A sospingere il consumo del riso nelle classi più abbienti furono anche anche i testi di cucina destinati alla nascente borghesia della fine del 1700 e dell’800: Vincenzo Corrado, con «Il cuoco galante», (Napoli, 1773); Francesco Leonardi, con l’ «Apicio moderno», (Roma, 1807),  Giovanni Felice Luraschi con il «Nuovo cuoco milanese economico», (Milano, 1853),  Ippolito Cavalcanti con la sua «Cucina teorico-pratica», (Napoli, 1839) e lo scritto a più mani denominato  «Il Cuoco milanese e la cuciniera piemontese», (Milano, 1859) sino ad arrivare all’Artusi proposero il riso in varie combinazioni a beneficio di una classe borghese in cerca di una nuova identità culinaria ed è grazie a questi testi che si diffusero la maggior parte delle preparazioni a base di riso che apprezziamo ancora oggi, a partire dal risotto alla milanese, impreziosito dallo zafferano, la spezia sinonimo di lusso.

Il carattere di bene di lusso del riso è peraltro attestato anche da un rito che si ripete ancora oggi: quello del lancio dei chicchi sui novelli sposi alla loro uscita sul sagrato della chiesa. 

Un rito benaugurante in cui il riso ha preso il posto del grano e che si esprime in un momento di festa in cui tradizionalmente non si bada a spese.

Il riso dalla metà degli anni ’50 ad oggi 

La metà degli anni ’50 ha segnato un passaggio epocale per il riso italiano: la neonata industria chimica italiana ha messo  a disposizione dei risicoltori i fertilizzanti e soprattutto i diserbanti  e gli anticrittogamici che, forniti a bassissimo prezzo, hanno eliminato il ricorso alle mondine superando quindi un possibile motivo di conflitto sociale e consentendo un ulteriore abbattimento dei costi.

L’ecosistema delle risaie è cambiato profondamente e le stesse non sono più viste come fonte di sfruttamento e di malattie.

Le successive normative restrittive  europee interverranno quando ormai la meccanizzazione agricola avrà fatto passi da gigante compensando progressivamente la riduzione degli apporti chimici e consentendo la diffusione della coltivazione del riso anche con modalità biologiche.

Contemporaneamente sono state messe a punto nuove varietà di riso che ampliano l’offerta:  il Carnaroli, uno dei risi superfini più apprezzati, ma anche il riso Venere sono di recentissima introduzione anche se sono entrati rapidamente nella gastronomia quotidiana.

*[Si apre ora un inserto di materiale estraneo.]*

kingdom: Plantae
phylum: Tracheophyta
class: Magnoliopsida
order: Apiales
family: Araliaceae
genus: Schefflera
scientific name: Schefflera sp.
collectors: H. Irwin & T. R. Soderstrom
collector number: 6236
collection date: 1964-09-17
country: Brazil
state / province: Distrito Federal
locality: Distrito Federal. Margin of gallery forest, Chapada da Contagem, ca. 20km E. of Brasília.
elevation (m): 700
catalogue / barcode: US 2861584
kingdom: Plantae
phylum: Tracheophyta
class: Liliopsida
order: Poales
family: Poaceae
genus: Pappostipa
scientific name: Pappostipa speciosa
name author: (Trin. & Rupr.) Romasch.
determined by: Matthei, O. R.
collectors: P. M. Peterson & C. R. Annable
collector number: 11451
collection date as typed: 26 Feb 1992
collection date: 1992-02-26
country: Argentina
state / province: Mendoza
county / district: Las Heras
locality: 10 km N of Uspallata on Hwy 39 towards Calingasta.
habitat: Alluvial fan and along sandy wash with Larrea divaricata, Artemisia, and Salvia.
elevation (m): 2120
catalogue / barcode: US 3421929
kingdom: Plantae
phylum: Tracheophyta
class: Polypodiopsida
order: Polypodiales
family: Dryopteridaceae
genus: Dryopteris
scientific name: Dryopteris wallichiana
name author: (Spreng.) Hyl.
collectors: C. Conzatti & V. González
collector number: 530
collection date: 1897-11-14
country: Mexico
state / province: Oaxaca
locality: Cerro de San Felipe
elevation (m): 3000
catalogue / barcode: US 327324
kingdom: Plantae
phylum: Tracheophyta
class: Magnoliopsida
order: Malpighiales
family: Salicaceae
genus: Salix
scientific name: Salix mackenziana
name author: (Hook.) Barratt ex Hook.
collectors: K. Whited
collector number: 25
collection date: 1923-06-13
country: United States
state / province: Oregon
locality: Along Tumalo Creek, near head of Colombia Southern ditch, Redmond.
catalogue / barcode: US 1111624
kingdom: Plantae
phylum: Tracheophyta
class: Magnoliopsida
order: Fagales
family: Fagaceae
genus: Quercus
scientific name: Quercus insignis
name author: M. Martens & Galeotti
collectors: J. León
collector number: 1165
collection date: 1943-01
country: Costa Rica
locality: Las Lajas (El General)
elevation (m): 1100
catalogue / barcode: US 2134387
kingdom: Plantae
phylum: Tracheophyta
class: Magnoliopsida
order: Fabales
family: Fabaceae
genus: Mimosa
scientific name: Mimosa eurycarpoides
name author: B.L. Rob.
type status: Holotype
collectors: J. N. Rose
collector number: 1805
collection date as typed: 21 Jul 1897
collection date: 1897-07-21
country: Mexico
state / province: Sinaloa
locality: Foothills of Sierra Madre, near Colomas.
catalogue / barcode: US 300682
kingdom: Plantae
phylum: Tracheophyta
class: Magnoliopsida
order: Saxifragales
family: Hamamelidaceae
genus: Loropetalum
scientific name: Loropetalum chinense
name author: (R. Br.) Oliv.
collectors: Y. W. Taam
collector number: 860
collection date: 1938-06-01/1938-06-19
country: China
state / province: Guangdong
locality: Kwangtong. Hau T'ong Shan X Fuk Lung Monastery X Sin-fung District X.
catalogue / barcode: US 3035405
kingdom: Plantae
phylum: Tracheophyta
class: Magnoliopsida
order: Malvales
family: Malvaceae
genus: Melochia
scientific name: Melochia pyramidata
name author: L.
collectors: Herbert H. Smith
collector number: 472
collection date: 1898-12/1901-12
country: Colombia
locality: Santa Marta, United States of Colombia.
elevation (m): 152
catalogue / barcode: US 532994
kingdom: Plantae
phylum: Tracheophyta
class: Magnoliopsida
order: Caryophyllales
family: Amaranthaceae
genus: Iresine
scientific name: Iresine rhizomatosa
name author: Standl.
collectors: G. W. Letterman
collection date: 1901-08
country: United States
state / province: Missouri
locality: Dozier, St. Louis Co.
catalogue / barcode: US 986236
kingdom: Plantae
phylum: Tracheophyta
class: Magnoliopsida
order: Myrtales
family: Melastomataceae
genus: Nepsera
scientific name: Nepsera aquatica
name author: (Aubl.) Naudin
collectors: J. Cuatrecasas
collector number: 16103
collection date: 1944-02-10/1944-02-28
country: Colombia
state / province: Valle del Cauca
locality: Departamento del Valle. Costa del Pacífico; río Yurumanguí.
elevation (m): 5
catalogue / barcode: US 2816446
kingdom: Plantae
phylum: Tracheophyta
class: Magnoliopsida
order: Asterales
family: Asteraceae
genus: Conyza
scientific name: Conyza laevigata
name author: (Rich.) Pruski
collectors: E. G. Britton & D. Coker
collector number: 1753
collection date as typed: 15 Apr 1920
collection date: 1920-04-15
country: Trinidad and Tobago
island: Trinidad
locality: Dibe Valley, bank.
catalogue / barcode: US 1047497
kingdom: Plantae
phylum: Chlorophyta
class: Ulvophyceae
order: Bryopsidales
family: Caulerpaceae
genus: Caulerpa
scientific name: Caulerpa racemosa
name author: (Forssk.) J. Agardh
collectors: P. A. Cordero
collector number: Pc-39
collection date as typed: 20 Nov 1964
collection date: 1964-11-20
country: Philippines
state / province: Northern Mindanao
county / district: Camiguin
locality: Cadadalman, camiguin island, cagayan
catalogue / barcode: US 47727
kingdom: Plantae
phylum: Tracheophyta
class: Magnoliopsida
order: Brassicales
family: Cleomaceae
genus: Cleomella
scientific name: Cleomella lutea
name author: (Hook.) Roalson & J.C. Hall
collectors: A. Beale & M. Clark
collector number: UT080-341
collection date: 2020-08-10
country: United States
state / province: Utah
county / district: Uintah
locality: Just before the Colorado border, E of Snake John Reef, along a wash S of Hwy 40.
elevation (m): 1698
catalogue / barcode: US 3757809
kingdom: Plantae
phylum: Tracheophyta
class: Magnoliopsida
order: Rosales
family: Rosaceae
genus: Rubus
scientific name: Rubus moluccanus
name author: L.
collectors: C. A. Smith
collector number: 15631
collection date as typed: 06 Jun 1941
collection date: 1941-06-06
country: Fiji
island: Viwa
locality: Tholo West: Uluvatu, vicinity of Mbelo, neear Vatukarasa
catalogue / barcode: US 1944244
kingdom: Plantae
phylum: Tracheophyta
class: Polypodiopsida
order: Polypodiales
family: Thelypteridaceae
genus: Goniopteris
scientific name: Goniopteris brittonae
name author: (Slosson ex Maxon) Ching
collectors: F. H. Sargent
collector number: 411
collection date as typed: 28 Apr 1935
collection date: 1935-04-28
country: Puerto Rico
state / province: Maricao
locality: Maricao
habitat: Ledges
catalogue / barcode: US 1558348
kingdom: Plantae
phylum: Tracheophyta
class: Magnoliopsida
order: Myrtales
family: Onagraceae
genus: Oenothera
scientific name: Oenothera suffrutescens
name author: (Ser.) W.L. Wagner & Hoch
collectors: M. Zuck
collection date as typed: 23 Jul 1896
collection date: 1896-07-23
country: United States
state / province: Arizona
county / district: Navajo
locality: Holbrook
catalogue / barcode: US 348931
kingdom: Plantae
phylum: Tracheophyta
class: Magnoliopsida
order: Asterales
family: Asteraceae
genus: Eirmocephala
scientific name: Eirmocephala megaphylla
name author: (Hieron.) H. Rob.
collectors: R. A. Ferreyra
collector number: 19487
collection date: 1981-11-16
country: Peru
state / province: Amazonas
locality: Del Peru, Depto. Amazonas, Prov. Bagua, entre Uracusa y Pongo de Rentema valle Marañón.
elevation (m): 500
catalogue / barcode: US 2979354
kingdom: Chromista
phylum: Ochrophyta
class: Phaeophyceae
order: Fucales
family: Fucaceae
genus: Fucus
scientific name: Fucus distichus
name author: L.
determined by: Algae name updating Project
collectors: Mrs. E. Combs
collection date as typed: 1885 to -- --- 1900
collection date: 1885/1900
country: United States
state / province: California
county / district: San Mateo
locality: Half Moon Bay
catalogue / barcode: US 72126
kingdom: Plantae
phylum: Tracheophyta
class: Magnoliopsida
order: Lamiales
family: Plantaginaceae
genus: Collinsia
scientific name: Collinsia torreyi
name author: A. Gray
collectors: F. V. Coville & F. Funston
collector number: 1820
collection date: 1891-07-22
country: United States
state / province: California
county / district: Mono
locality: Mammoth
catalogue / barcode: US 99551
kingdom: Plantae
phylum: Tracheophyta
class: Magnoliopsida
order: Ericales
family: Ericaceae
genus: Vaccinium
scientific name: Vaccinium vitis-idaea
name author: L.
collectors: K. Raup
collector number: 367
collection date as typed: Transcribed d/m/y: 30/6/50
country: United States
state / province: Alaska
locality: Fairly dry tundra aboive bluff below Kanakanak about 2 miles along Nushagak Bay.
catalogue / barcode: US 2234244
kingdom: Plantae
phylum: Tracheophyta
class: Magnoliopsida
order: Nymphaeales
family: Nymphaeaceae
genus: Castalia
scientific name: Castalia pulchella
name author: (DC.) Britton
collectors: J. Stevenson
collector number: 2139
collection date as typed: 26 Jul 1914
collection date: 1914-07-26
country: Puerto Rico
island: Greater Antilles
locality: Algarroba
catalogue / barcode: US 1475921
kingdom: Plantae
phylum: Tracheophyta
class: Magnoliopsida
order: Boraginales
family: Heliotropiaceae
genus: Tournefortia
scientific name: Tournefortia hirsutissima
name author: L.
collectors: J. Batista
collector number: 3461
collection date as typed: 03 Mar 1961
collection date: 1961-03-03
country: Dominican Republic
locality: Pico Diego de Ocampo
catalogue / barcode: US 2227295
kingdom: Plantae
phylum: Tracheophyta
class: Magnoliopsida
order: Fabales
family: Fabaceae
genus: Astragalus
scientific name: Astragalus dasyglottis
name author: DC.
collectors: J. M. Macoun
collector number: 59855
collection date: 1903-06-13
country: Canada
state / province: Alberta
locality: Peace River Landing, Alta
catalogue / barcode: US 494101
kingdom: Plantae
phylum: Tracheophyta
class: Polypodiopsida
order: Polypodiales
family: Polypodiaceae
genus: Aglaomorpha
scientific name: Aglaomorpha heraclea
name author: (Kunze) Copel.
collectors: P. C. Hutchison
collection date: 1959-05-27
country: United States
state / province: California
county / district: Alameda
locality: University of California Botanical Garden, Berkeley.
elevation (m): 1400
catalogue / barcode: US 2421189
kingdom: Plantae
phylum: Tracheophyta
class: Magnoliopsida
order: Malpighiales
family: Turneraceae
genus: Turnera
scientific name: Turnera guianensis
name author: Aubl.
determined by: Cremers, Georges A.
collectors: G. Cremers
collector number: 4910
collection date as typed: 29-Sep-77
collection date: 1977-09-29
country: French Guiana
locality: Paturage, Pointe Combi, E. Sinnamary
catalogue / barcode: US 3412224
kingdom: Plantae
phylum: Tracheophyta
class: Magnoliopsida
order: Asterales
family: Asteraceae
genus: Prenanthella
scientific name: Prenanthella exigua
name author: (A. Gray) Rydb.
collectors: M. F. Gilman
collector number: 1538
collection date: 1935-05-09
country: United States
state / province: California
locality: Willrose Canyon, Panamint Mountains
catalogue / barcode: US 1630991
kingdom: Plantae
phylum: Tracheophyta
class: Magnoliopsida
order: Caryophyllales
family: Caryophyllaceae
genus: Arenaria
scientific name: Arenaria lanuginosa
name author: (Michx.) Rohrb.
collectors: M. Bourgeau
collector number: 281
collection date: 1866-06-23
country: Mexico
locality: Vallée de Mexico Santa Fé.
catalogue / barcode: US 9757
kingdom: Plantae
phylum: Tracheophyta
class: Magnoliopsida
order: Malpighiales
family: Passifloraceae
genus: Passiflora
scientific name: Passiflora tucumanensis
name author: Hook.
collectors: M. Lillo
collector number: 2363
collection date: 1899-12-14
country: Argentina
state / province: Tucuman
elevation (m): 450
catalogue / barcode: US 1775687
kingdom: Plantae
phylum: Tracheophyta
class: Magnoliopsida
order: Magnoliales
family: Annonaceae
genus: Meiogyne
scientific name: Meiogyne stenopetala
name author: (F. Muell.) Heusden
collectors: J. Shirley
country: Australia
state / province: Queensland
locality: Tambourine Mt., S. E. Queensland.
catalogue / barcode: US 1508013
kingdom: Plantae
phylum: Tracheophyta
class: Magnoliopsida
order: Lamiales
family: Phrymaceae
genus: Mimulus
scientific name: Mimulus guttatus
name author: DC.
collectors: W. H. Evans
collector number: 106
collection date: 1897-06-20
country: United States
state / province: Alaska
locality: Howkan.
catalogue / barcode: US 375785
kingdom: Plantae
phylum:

La cucina televisiva odierna, in cerca di preparazioni sempre più accattivanti, esalta, specie attraverso i testimonial, il risotto divenuto ormai la principale modalità di preparazione del riso ed accentua  la trasmigrazione di una tecnica del riso, la risottatura, alla pasta e persino ai legumi.

Nelle invenzioni  più recenti, infatti, la pasta non viene più cotta in acqua e poi saltata per brevi periodi in padella per assorbire meglio il condimento, ma, al pari del risotto, cotta direttamente nel condimento con la progressiva aggiunta di acqua o brodo.

La nuova moda culinaria ha reso popolare un accessorio un tempo meno consueto: il mestolo forato da riso di cui, tuttavia, molti ancora ignorano la funzione che si lega ad una delle caratteristiche del riso della sottospecie japonica: l’elevata quantità di amido.

La fuoriuscita dell’amido durante la mantecatura determina la cremosità del piatto, accentuata normalmente dall’aggiunta di grassi, ma non deve essere anticipata  per evitare che il chicco si svuoti prima di aver completato la sua cottura.

Ecco allora che la mescolatura, attività importantissima durante la risottatura perché i liquidi vengono aggiunti progressivamente ed il riso deve cuocere in modo omogeneo, deve avvenire nel modo più delicato possibile evitando rotture accidentali dei chicchi e questa è la funzione del foro che riduce la superficie del mestolo che entra a contatto con il riso.

Nella gastronomia italiana contemporanea il riso è ormai assimilabile, quanto a diffusione e poliedricità, alla pasta e le nostre varietà nazionali sono apprezzate in tutto il Mondo.

Il lungo viaggio del riso dalla Cina alla tavola italiana quotidiana si è concluso nel migliore dei modi.